▶ _WHAT THE TASK REQUIRES_:
Copy nothing from the entries below except the lines from the one containing "2: (1337, 100)" through the one containing "19: (1218, 56)", and copy those exactly.

***** INFORMATION GIVEN *****

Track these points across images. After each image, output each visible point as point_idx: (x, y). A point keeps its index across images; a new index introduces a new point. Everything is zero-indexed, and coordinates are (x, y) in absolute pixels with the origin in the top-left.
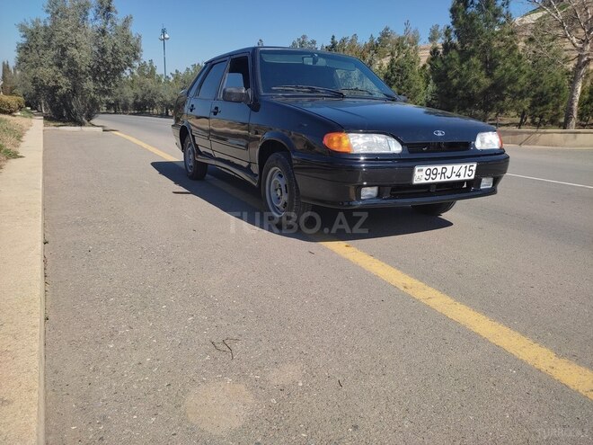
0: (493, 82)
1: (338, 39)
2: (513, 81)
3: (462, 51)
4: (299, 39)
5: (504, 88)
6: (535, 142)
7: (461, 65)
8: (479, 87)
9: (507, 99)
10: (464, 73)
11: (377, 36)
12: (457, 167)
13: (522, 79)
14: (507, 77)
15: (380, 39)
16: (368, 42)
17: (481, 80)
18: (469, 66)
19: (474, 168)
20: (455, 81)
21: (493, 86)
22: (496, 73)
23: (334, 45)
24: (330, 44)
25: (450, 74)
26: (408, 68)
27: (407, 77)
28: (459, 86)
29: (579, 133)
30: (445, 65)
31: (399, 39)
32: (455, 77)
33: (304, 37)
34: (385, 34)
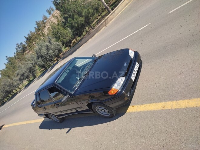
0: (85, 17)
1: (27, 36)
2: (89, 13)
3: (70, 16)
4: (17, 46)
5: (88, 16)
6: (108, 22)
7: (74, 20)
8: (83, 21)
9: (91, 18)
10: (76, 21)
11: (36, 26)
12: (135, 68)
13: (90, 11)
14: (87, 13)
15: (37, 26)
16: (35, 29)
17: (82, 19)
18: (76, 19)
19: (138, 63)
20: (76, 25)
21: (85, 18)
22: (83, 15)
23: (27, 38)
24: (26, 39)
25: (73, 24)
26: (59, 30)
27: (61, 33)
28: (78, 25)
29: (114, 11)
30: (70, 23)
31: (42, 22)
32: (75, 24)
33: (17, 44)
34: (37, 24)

*****
***** INFORMATION GIVEN *****

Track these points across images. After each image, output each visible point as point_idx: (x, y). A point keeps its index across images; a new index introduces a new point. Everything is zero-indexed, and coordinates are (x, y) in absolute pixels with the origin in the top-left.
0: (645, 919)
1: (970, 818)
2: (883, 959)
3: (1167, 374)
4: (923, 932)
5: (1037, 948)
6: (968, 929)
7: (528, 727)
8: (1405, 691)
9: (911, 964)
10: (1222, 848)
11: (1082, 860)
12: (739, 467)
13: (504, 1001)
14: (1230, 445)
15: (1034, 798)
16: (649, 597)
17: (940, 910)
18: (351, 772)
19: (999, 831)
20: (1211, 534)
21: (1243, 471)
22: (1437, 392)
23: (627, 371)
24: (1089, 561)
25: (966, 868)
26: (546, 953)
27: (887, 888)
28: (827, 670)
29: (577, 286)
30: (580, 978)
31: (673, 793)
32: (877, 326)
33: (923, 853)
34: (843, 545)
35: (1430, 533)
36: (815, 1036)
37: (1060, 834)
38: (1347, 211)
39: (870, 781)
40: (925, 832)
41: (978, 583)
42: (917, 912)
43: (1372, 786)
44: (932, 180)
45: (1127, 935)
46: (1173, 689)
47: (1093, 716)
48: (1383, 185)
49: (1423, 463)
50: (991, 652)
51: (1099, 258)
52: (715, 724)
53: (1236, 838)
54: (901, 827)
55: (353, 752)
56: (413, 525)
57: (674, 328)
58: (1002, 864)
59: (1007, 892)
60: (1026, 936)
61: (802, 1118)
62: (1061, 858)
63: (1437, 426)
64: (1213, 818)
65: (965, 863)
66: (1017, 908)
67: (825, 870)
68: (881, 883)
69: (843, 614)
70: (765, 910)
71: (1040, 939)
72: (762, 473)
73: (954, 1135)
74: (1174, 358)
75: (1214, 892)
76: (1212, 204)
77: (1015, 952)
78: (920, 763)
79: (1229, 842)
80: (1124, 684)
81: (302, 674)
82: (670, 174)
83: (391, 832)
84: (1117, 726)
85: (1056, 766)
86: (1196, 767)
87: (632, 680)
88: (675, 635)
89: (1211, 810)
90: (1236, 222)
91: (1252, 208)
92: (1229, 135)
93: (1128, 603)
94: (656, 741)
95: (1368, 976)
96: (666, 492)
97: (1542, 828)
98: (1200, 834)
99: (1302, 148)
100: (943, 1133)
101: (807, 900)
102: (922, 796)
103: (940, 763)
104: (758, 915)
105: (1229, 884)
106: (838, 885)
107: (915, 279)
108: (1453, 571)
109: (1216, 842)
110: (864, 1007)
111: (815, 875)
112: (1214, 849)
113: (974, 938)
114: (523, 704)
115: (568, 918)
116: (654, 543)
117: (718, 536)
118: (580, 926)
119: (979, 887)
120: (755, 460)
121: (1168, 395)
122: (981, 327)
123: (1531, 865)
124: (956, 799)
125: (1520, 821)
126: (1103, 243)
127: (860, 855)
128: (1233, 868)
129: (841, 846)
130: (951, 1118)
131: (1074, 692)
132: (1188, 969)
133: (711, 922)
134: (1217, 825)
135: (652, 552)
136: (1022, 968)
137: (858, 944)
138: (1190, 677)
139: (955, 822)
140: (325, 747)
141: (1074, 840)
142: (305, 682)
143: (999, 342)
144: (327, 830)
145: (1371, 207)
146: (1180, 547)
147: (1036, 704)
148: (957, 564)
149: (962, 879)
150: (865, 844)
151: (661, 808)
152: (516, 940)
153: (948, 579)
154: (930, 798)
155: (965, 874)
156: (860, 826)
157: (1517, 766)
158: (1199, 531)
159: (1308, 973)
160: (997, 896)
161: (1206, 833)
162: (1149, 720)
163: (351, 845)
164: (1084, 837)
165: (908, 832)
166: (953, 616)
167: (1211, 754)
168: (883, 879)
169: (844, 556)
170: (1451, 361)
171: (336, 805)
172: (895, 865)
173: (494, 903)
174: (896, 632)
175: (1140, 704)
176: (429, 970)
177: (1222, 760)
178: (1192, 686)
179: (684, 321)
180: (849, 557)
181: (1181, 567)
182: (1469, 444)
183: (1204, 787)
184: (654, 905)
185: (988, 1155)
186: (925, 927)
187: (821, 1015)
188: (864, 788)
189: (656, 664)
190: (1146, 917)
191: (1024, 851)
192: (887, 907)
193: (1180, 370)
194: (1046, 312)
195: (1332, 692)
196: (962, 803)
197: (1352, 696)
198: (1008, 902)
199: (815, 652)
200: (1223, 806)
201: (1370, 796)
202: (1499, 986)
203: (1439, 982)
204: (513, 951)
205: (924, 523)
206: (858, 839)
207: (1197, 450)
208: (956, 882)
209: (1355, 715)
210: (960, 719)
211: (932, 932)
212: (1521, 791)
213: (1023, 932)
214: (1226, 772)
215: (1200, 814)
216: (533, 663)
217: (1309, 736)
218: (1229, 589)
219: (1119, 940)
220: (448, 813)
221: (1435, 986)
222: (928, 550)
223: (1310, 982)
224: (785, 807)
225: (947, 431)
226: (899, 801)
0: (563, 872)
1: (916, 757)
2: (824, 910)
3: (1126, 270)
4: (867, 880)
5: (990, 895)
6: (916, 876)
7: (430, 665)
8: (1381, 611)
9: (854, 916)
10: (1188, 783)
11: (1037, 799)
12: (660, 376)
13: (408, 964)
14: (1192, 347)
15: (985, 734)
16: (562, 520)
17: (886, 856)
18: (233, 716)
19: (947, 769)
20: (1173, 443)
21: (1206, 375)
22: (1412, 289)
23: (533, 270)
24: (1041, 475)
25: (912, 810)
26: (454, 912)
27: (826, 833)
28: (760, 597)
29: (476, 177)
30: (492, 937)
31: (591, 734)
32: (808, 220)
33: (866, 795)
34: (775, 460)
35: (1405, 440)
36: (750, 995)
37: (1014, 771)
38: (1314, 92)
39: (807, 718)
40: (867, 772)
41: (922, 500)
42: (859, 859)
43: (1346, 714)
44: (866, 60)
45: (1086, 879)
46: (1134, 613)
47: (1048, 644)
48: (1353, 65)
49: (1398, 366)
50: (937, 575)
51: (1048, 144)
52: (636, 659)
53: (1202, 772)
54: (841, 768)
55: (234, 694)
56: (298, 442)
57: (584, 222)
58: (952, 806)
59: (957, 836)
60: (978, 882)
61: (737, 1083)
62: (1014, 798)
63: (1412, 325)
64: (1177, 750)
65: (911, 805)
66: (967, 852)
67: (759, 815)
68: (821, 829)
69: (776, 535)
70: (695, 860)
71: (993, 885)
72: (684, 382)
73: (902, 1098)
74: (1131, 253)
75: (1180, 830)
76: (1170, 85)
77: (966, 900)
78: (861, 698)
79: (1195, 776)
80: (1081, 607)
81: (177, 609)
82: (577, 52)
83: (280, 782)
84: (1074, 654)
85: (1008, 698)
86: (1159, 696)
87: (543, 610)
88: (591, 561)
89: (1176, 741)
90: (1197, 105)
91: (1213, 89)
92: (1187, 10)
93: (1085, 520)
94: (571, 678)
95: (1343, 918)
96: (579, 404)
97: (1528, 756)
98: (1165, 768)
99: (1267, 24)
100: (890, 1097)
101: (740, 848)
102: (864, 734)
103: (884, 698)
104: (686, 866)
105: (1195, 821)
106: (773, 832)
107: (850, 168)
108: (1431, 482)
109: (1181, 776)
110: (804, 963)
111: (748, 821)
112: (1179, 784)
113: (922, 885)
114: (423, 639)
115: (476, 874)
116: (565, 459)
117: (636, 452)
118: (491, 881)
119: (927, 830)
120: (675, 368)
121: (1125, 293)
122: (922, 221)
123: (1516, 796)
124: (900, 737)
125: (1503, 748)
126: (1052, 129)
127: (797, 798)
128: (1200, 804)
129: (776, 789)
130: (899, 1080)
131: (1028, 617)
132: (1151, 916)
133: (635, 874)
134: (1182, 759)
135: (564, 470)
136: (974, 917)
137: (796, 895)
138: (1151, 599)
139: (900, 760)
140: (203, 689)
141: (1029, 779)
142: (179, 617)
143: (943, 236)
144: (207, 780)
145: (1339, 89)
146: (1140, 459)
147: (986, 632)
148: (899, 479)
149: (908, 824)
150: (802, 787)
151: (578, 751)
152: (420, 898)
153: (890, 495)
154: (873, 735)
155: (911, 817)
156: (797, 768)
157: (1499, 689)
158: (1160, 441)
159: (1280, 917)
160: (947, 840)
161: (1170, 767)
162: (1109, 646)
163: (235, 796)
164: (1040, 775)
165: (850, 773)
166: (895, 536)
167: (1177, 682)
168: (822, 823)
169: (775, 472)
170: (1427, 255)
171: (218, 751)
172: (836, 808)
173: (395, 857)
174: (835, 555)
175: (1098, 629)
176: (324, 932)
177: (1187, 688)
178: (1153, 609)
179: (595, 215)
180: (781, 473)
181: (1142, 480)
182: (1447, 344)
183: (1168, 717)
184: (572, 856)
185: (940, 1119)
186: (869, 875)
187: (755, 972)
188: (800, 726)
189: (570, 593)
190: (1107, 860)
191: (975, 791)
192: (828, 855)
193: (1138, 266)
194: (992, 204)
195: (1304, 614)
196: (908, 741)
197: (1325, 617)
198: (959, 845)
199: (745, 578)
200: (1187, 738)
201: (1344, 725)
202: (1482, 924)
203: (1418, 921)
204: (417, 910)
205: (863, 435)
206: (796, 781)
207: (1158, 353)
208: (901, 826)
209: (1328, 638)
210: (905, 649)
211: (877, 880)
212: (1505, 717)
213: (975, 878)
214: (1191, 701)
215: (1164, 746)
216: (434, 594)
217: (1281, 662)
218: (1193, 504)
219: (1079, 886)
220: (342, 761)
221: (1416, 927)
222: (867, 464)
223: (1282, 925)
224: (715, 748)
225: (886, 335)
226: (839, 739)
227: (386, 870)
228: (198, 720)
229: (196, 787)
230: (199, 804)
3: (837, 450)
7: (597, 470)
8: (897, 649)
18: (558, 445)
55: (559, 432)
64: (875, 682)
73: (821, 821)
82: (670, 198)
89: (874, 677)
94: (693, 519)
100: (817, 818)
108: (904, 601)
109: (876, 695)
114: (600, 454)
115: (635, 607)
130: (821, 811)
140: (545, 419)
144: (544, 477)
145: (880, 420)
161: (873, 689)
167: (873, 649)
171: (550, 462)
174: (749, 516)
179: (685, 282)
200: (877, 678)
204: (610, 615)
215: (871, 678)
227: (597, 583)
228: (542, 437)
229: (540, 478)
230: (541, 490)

*****
***** INFORMATION GIVEN *****

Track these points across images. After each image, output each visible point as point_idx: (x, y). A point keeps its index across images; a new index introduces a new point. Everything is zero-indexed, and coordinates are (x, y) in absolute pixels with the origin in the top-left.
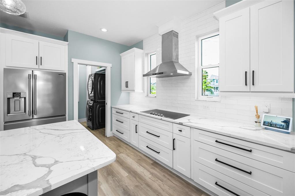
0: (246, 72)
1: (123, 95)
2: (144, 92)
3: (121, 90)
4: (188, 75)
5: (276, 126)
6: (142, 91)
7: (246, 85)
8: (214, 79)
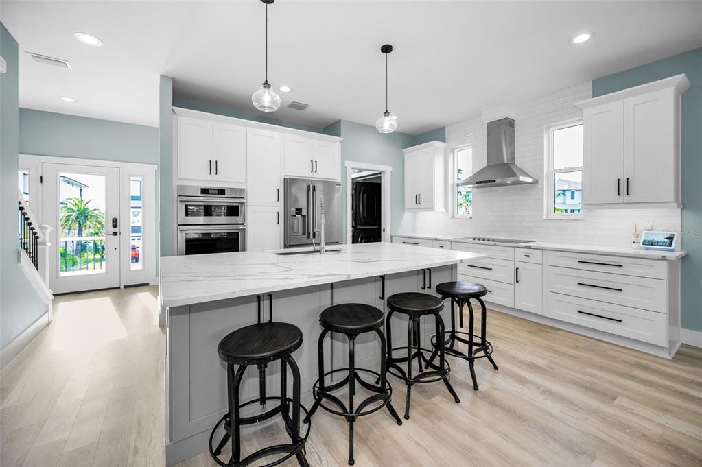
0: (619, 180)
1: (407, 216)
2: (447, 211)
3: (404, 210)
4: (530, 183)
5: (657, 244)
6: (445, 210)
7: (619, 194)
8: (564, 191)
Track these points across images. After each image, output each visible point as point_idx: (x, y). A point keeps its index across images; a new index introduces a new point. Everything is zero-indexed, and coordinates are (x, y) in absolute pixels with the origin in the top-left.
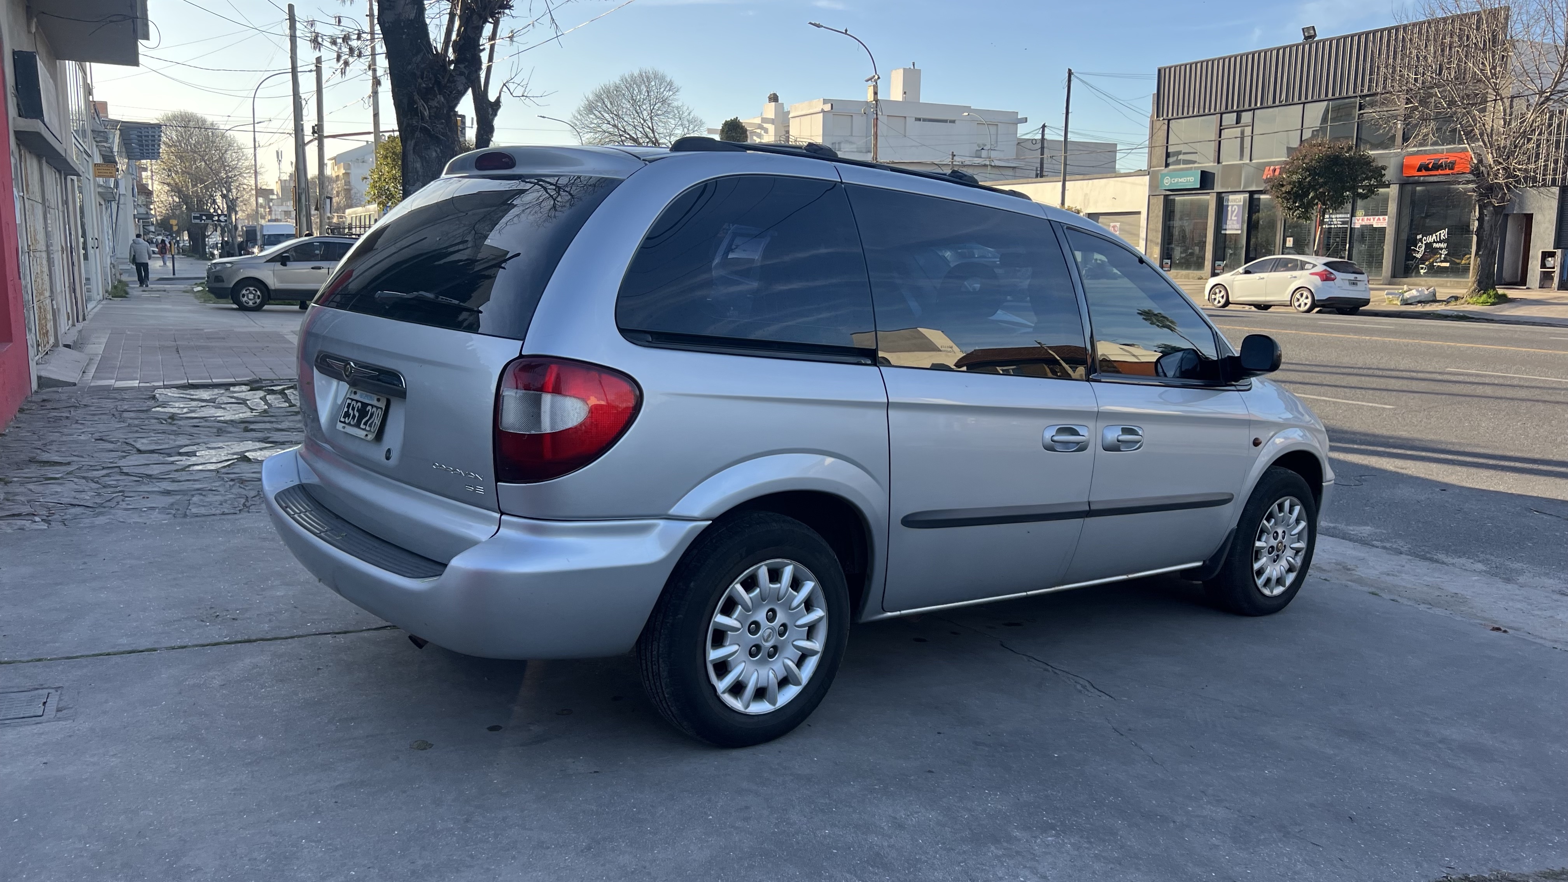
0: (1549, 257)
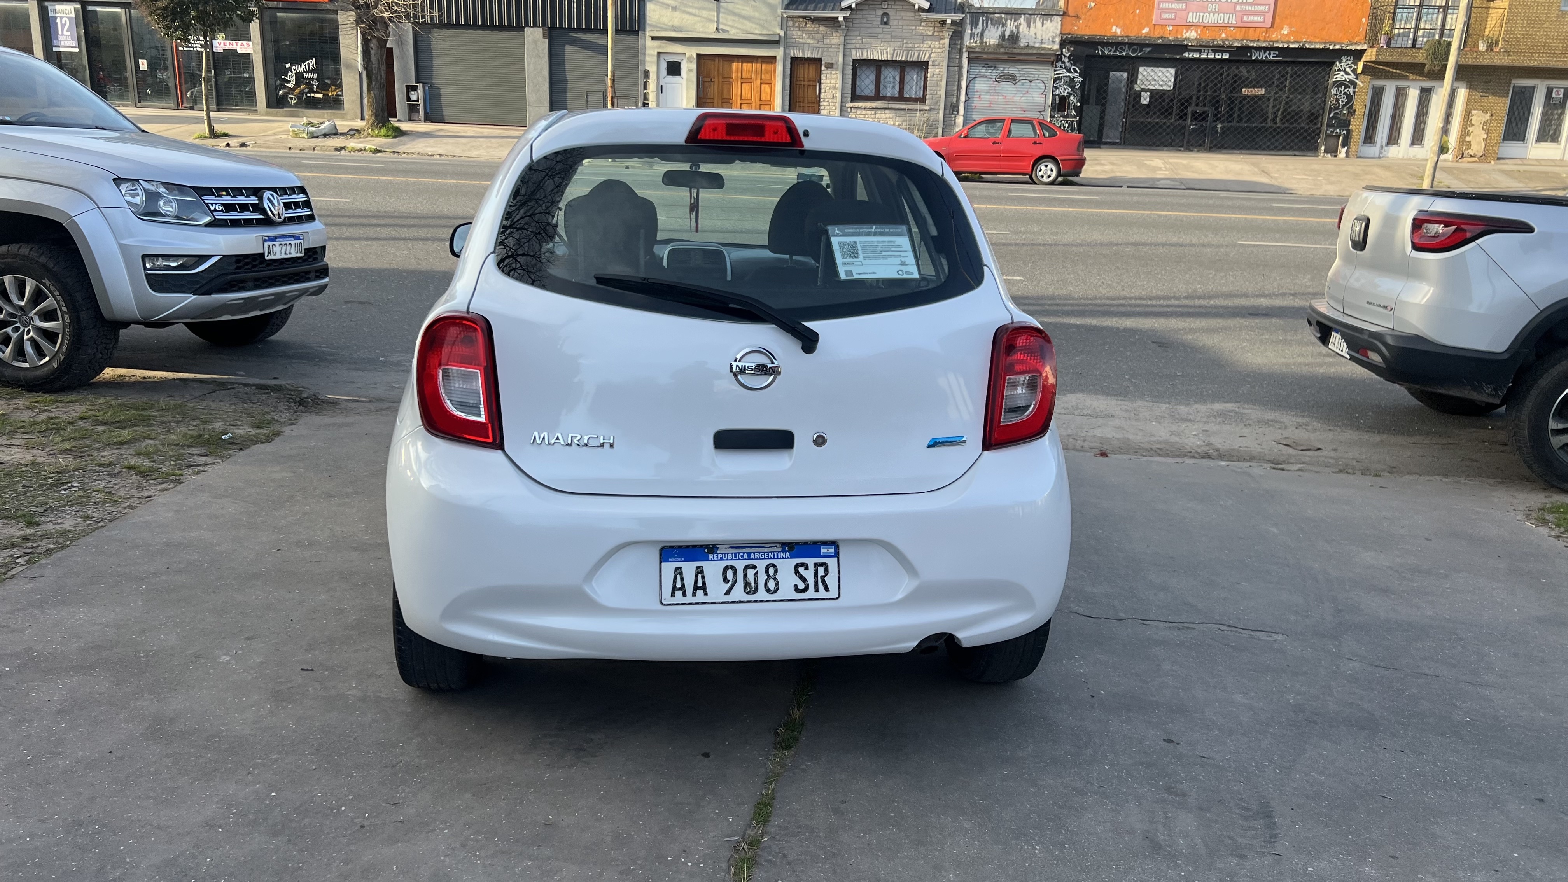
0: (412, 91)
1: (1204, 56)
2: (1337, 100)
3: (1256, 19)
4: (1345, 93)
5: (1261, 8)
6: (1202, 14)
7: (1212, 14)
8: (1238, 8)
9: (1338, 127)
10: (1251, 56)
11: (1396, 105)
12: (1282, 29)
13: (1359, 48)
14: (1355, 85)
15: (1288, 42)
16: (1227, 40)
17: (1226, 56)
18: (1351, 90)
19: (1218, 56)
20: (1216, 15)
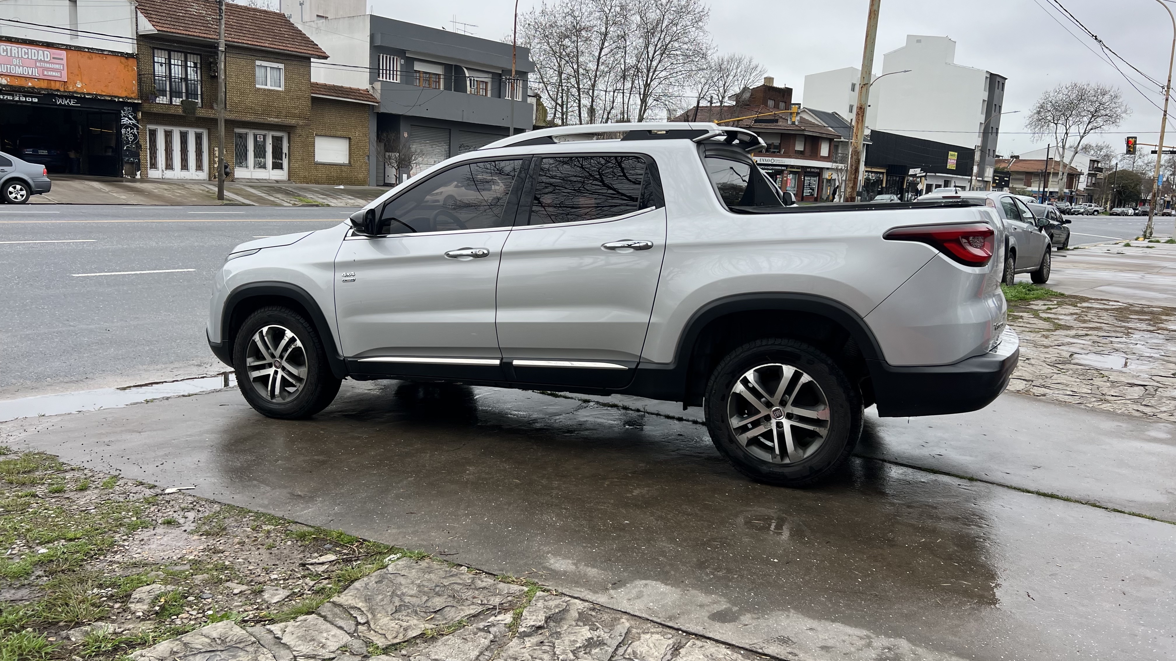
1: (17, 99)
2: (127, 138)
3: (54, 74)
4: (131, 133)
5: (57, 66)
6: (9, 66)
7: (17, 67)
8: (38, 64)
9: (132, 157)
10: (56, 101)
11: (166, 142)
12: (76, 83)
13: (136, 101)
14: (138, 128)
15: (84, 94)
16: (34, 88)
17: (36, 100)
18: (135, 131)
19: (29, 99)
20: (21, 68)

*****

▶ _THE ANSWER_:
2: (1337, 100)
3: (1256, 19)
4: (1345, 93)
5: (1261, 8)
6: (1202, 14)
7: (1212, 14)
8: (1238, 8)
9: (1338, 127)
10: (1251, 56)
11: (1396, 105)
12: (1282, 29)
13: (1359, 48)
14: (1355, 85)
15: (1288, 42)
16: (1227, 40)
17: (1226, 56)
18: (1351, 90)
19: (1218, 56)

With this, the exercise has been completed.